The crates.io registry has grown to the point that a crate is published or updated every minute. The git index grows by thousands of new commits per day.

Individual Cargo clients have moved to the sparse registry protocol that can cope with the scale (99% of crates.io requests are from 1.70+ where it's the default :partying_face:). However, other consumers like mirrors of the registry need to track all the updates. So far the git-based protocol could be used for tracking changes, but it's getting more and more painful to use.

The git-based registry protocol is already close to a breaking point. I don't think it will survive in its current form more than a couple more years. The registry already has to regularly squash git history of the master branch to keep its size reasonable. Shallow fetch is becoming unusable — it churns through so many git objects, that the git's automatic garbage collection is starting to get stuck due to "too many unreachable loose objects".

At the same time, ability to effectively mirror and cache crates.io is going to become important. The crates.io traffic keeps doubling every year.

Caching of the sparse index is a unique challenge: most index URLs don't change for weeks or months, but when they do change, users would like to see the changes within seconds. The best way to implement that is by having long-lived cache and actively purge updated URLs. That's what crates.io itself does. Other caches/mirrors need to be able to track registry changes in near real time to implement this too.
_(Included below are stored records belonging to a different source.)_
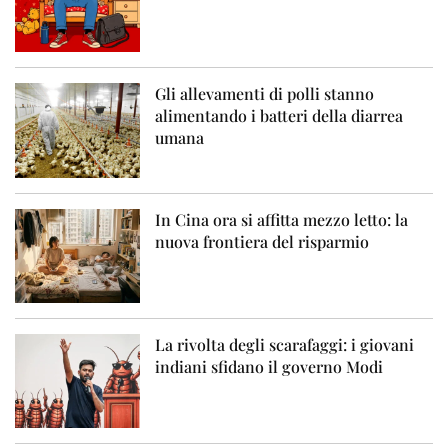
Gli allevamenti di polli stanno
alimentando i batteri della diarrea
umana
In Cina ora si affitta mezzo letto: la
nuova frontiera del risparmio
La rivolta degli scarafaggi: i giovani
indiani sfidano il governo Modi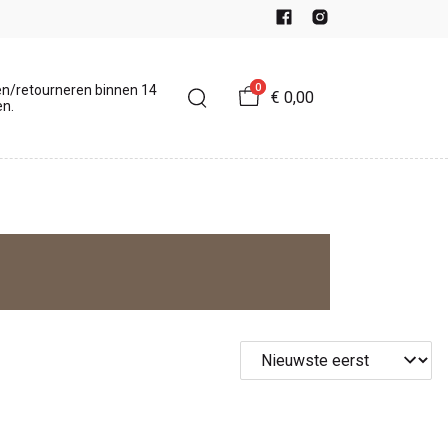
0
en/retourneren binnen 14
€ 0,00
n.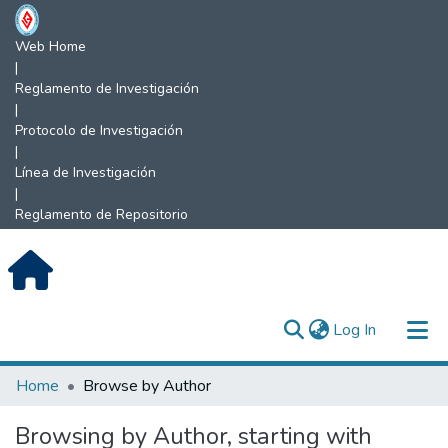
Web Home
|
Reglamento de Investigación
|
Protocolo de Investigación
|
Línea de Investigación
|
Reglamento de Repositorio
(current)
Log In
Communities & Collections
Home
Browse by Author
All of DSpace
Browsing by Author, starting with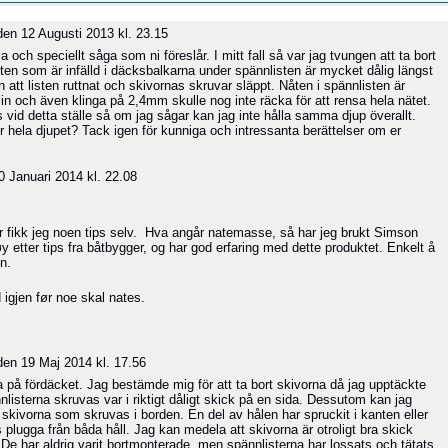
en 12 Augusti 2013 kl. 23.15
 och speciellt såga som ni föreslår. I mitt fall så var jag tvungen att ta bort
ten som är infälld i däcksbalkarna under spännlisten är mycket dålig längst
en att listen ruttnat och skivornas skruvar släppt. Nåten i spännlisten är
 in och även klinga på 2,4mm skulle nog inte räcka för att rensa hela nätet.
vid detta ställe så om jag sågar kan jag inte hålla samma djup överallt.
r hela djupet? Tack igen för kunniga och intressanta berättelser om er
 Januari 2014 kl. 22.08
 fikk jeg noen tips selv. Hva angår natemasse, så har jeg brukt Simson
etter tips fra båtbygger, og har god erfaring med dette produktet. Enkelt å
in.
d igjen før noe skal nates.
en 19 Maj 2014 kl. 17.56
a på fördäcket. Jag bestämde mig för att ta bort skivorna då jag upptäckte
nnlisterna skruvas var i riktigt dåligt skick på en sida. Dessutom kan jag
 skivorna som skruvas i borden. En del av hålen har spruckit i kanten eller
 plugga från båda håll. Jag kan medela att skivorna är otroligt bra skick
De har aldrig varit bortmonterade, men spännlisterna har lossats och tätats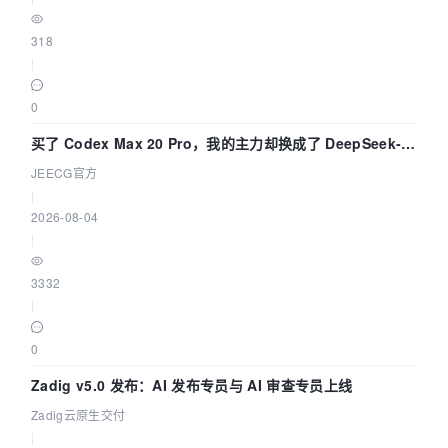
318
|
0
买了 Codex Max 20 Pro，我的主力却换成了 DeepSeek-
V4-Flash——因为它快得不可思议
JEECG官方
|
2026-08-04
|
3332
|
0
Zadig v5.0 发布：AI 发布专员与 AI 审查专员上线
Zadig云原生交付
|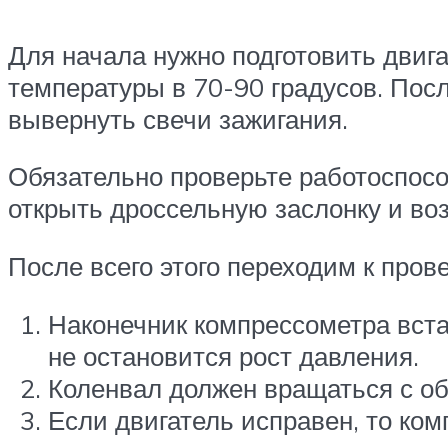
Для начала нужно подготовить двига
температуры в 70-90 градусов. Посл
вывернуть свечи зажигания.
Обязательно проверьте работоспособ
открыть дроссельную заслонку и во
После всего этого переходим к пров
Наконечник компрессометра вста
не остановится рост давления.
Коленвал должен вращаться с об
Если двигатель исправен, то ко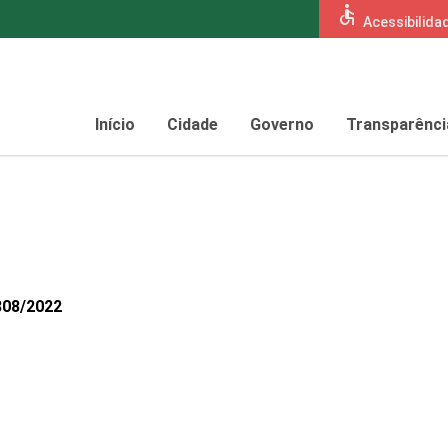
accessible
Acessibilida
Início
Cidade
Governo
Transparênci
808/2022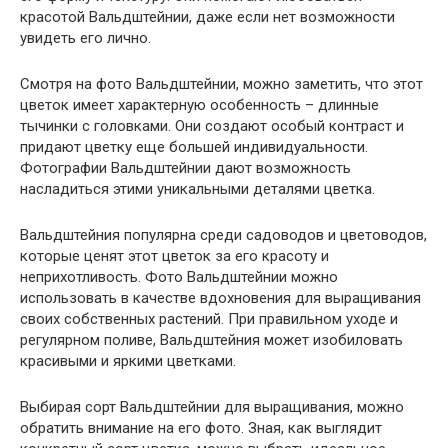
красотой Вальдштейнии, даже если нет возможности
увидеть его лично.
Смотря на фото Вальдштейнии, можно заметить, что этот
цветок имеет характерную особенность – длинные
тычинки с головками. Они создают особый контраст и
придают цветку еще большей индивидуальности.
Фотографии Вальдштейнии дают возможность
насладиться этими уникальными деталями цветка.
Вальдштейния популярна среди садоводов и цветоводов,
которые ценят этот цветок за его красоту и
неприхотливость. Фото Вальдштейнии можно
использовать в качестве вдохновения для выращивания
своих собственных растений. При правильном уходе и
регулярном поливе, Вальдштейния может изобиловать
красивыми и яркими цветками.
Выбирая сорт Вальдштейнии для выращивания, можно
обратить внимание на его фото. Зная, как выглядит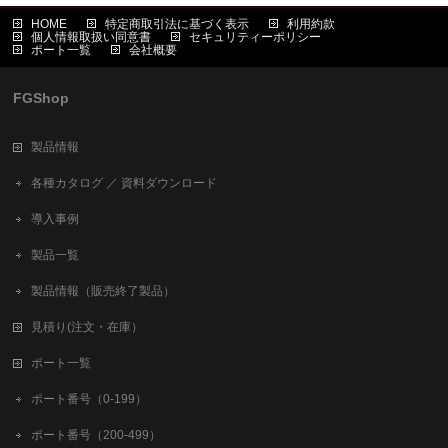
HOME
特定商取引法に基づく表示
利用約款
個人情報取扱い同意書
セキュリティーポリシー
ポート一覧
会社概要
FGShop
製品情報
各種カタログ ／ 資料ダウンロード
導入事例
製品一覧
製品情報（販売終了製品）
見積り(注文・在庫）
ポート一覧
ポート番号（0-199）
ポート番号（200-499）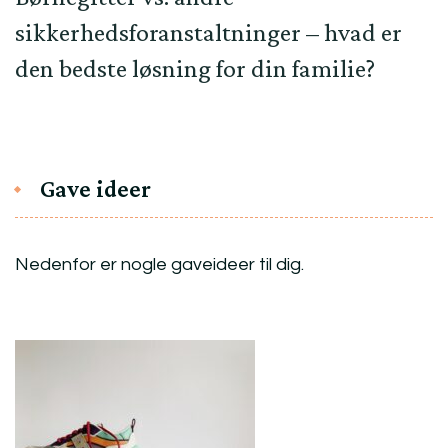
sikkerhedsforanstaltninger – hvad er
den bedste løsning for din familie?
Gave ideer
Nedenfor er nogle gaveideer til dig.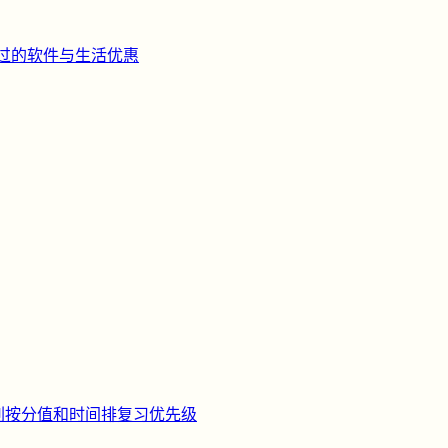
过的软件与生活优惠
刺
按分值和时间排复习优先级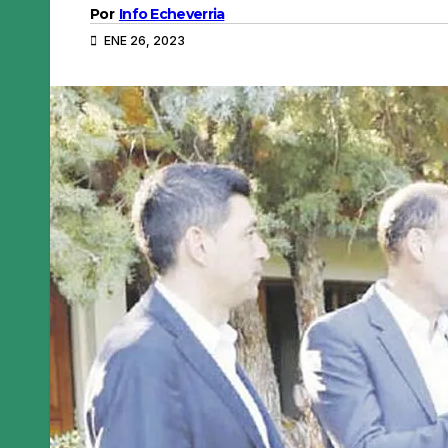
Por
Info Echeverria
ENE 26, 2023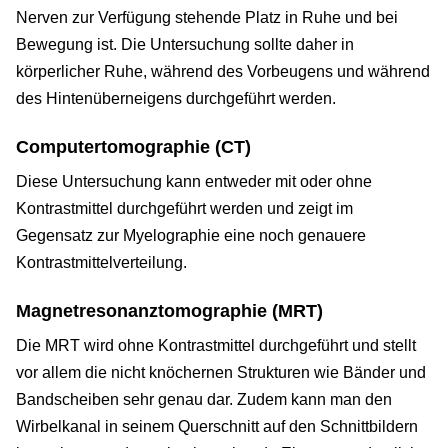
Nerven zur Verfügung stehende Platz in Ruhe und bei
Bewegung ist. Die Untersuchung sollte daher in
körperlicher Ruhe, während des Vorbeugens und während
des Hintenüberneigens durchgeführt werden.
Computertomographie (CT)
Diese Untersuchung kann entweder mit oder ohne
Kontrastmittel durchgeführt werden und zeigt im
Gegensatz zur Myelographie eine noch genauere
Kontrastmittelverteilung.
Magnetresonanztomographie (MRT)
Die MRT wird ohne Kontrastmittel durchgeführt und stellt
vor allem die nicht knöchernen Strukturen wie Bänder und
Bandscheiben sehr genau dar. Zudem kann man den
Wirbelkanal in seinem Querschnitt auf den Schnittbildern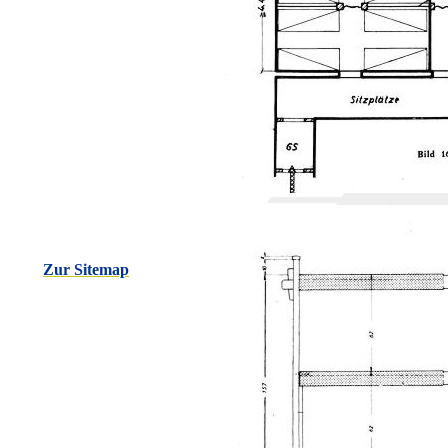
Zur Sitemap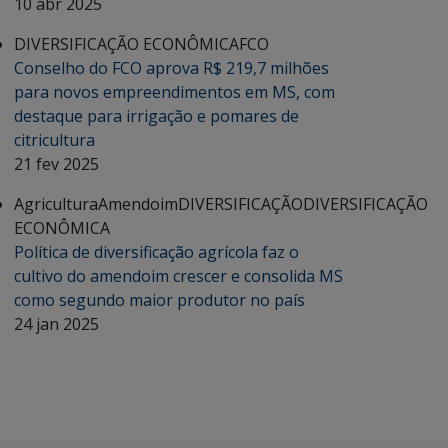
10 abr 2025
DIVERSIFICAÇÃO ECONÔMICA
FCO
Conselho do FCO aprova R$ 219,7 milhões
para novos empreendimentos em MS, com
destaque para irrigação e pomares de
citricultura
21 fev 2025
Agricultura
Amendoim
DIVERSIFICAÇÃO
DIVERSIFICAÇÃO
ECONÔMICA
Política de diversificação agrícola faz o
cultivo do amendoim crescer e consolida MS
como segundo maior produtor no país
24 jan 2025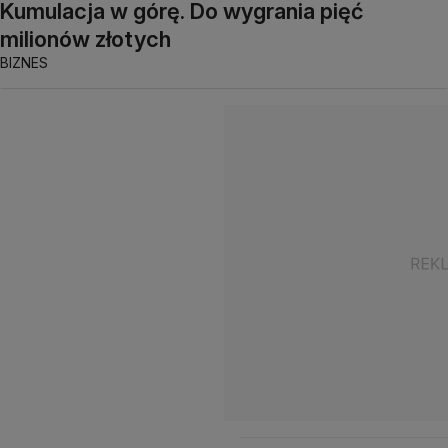
Kumulacja w górę. Do wygrania pięć
milionów złotych
BIZNES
Currently crates.io has RSS feeds with the latest registry changes. This can work, but it's not ideal:

  • The feeds don't guarantee having history beyond the last 1 hour. If a mirror is offline for more than 1 hour, it has no way to catch up, and needs to mark all of its cache as stale (e.g. this is a problem for CI runners that are woken up as needed).
  • RSS is not the most compact format, and the feeds have extra information for human consumption, so making them much longer would start wasting significant amount of bandwidth.
  • There's no way to enumerate all crate names and efficiently get additional metadata. Getting publication times for all versions requires lots of API requests (currently takes 2 days if respecting crates.io rate limit, 6-8 days if also getting owners/publishers).
  • The feeds are not an official part of the registry protocol, so there's no solution for 3rd-party sparse registries.

I've proposed having an incremental changelog in the sparse registry protocol. It wasn't worth doing it at the time, but after 6 doublings of the registry's traffic, it may be time to revisit it, and prepare for the git index to be retired.

18 Likes

Thank you for the summary of the problem! I agree with your analysis. There has been some progress made since your original changelog proposal. Most of the discussion of this situation have been happening as part of the TUF/Registry-signatures work. Where it is mostly happening under the name "TUF-Snapshots". Public view of rust-lang | Zulip team chat However, that work has a lot of interconnected stakeholders. It would be reasonable for the Rust community to decouple the efforts, build something bespoke for the sparse registry protocol and figure out TUF integration after the fact.

I'm honestly not sure whether the "changelog" should include any security features or not, so I haven't mentioned that aspect in the post.

Combining it with a security layer would complicate the feature, and likely delay its rollout. OTOH I don't want to suggest pushing that problem for later indefinitely, nor add something half-baked that would get in the way of proper registry signing.